NASHVILLE, Tenn. (WKRN) — Metro Nashville leaders are searching for solutions for outdoor homeless camps in the area. Metro Vice Mayor Jim Schulman said it’s time to get everyone on the same page and he hoped a series of meetings that start Tuesday are the beginning of the process.

“I think people have been kind of trying to throw different ideas around at different plans. I know, lots of groups trying to figure this out. I think the problem has been, there’s been no coordinated attempt, as far as I can tell, to try to bring everybody together and say, everybody’s got different plans. Let’s all sit down and figure this out,” Schulman explained.

The vice mayor has called for two days of public meetings Tuesday and Wednesday at the downtown public library and everyone is invited. On the first night, small groups will work tougher to come up with solutions.

  • Brookmeade homeless camp
  • Brookmeade homeless camp
  • Brookmeade homeless camp
  • Brookmeade homeless camp
  • Brookmeade homeless camp
  • Brookmeade homeless camp

On the second night, organizers will take those ideas and work to develop a master plan that everyone in the city can get behind.

“I will tell you that, again, it’s complicated. And after two days, we may not have a plan. But I think we need to try,” Schulman said.

The issue has been top of mind in recent weeks with the debate about the future of the camp at Brookemeade Park in West Nashville.

“We knew that it was going to get deferred just based on the Budget Committee meeting. I’m a part of the ARP committee, there’s three council members on it, and I’ve voted against this,” said Metro Councilmember Sandra Sepulveda. “I don’t think it really addresses the need to have more affordable housing and, you know, free services for for people who are struggling. I would have been fine if it just included the updates for the park, I think that is needed and we do need a park that people could go to, but, you know, pushing people out. It’s not the answer.”

She explained that several stakeholders, homeless advocacy groups and a representative from HUD also said that was not the answer.

“It just pushes people to the street or to other neighborhoods, and it doesn’t get to the core root of the issue. If we would have gone to the parks with housing vouchers to get them out then that’s a solution. I just, I don’t think the approach we are taking was thought out, and it was tone deaf,” Sepulveda said.

Schulman pointed out that homelessness in Nashville wasn’t an issue that popped up overnight.

“This issue – it just didn’t show up. It’s been here for a long time. But there’s been some urgency put on, particularly with the Brookemeade Park situation, too. We need to, we need to come up with a plan and try to address this.
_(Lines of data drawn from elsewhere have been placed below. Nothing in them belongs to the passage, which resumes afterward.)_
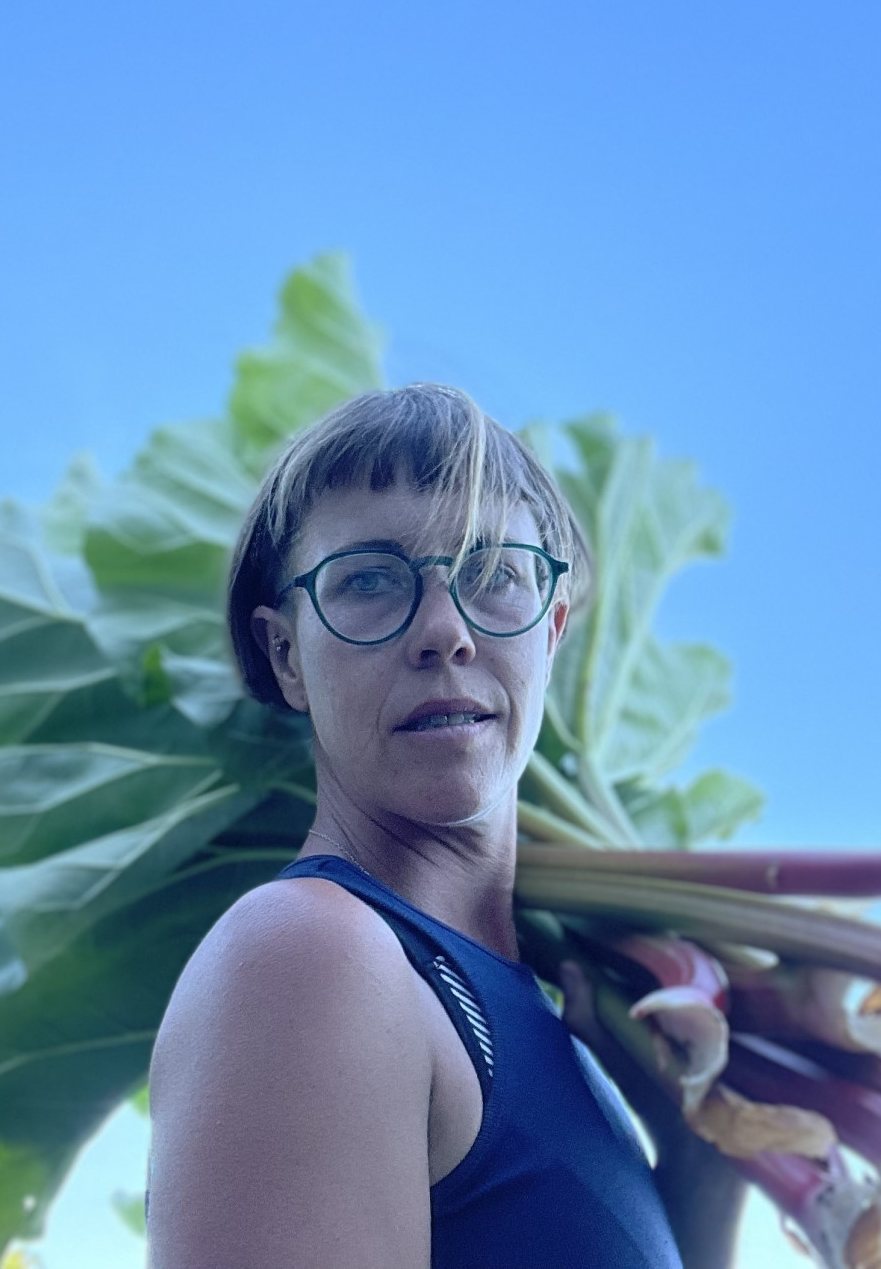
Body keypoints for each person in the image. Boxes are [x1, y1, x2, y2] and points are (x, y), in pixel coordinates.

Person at [147, 383, 746, 1269]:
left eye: (494, 573)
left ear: (552, 631)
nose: (443, 631)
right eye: (368, 580)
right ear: (287, 656)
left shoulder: (540, 1019)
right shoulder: (311, 955)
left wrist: (699, 1169)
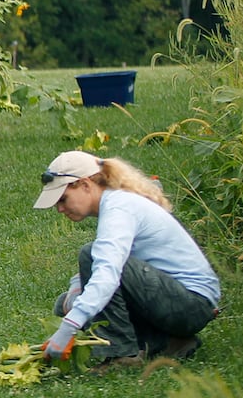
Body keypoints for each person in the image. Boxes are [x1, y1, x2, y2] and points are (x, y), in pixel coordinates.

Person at [33, 150, 221, 371]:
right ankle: (167, 342)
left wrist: (68, 328)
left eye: (63, 199)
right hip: (179, 302)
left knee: (90, 259)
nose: (60, 208)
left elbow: (107, 271)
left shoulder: (119, 208)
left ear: (84, 184)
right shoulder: (117, 202)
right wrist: (77, 289)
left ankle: (122, 354)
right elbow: (111, 256)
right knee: (66, 302)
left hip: (191, 305)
So the faster the better,” Schulman said.

Metro leaders are now hoping residents will join the discussion so they can move towards a solution to this longstanding issue.
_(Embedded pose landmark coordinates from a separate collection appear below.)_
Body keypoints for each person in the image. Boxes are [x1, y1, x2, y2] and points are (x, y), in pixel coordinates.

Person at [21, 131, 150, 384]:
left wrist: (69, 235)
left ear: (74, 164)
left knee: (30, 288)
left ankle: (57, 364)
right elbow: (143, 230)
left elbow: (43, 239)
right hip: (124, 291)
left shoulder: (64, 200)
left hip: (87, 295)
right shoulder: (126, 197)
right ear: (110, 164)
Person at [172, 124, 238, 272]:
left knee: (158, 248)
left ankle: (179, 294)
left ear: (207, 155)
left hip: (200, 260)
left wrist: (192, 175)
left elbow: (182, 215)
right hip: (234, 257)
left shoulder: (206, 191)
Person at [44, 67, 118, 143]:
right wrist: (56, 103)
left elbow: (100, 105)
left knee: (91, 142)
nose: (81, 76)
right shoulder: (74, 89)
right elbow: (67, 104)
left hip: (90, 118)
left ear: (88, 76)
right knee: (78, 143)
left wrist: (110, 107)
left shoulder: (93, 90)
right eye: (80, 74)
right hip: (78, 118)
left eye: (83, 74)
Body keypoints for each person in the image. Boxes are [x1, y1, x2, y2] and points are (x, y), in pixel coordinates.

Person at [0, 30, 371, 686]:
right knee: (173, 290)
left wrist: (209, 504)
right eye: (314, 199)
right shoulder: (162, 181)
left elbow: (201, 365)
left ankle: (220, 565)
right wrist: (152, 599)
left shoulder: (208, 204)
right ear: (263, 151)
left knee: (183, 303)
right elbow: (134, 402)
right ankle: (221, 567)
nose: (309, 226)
“It’s one of the most pressing matters that we need to solve. When we had our past budget hearing where the public can come and speak to all the council members as to what they want to see on the budget, their priorities, affordable housing was one of the top ones,” Sepulveda said. “We heard it over and over again, we need affordable places to live, people are getting pushed out of their neighborhoods, we have to address it, and we have to come to the conclusion that, you know, the approach that they are trying to take doesn’t solve homelessness. It persists, you know. I’m one of the three members that’s a part of the homelessness Planning Council and providers have been working on this for a very long time, and they have a plan to try and solve homelessness, you know, but we need funding for that. We need to come to the table and realize that we can’t keep certain people out of the conversation. Everyone must be brought to the table to try and address this.”

The meetings will be in the big conference room on the first floor of the downtown public library from 5:00 p.m. to 8:00 p.m.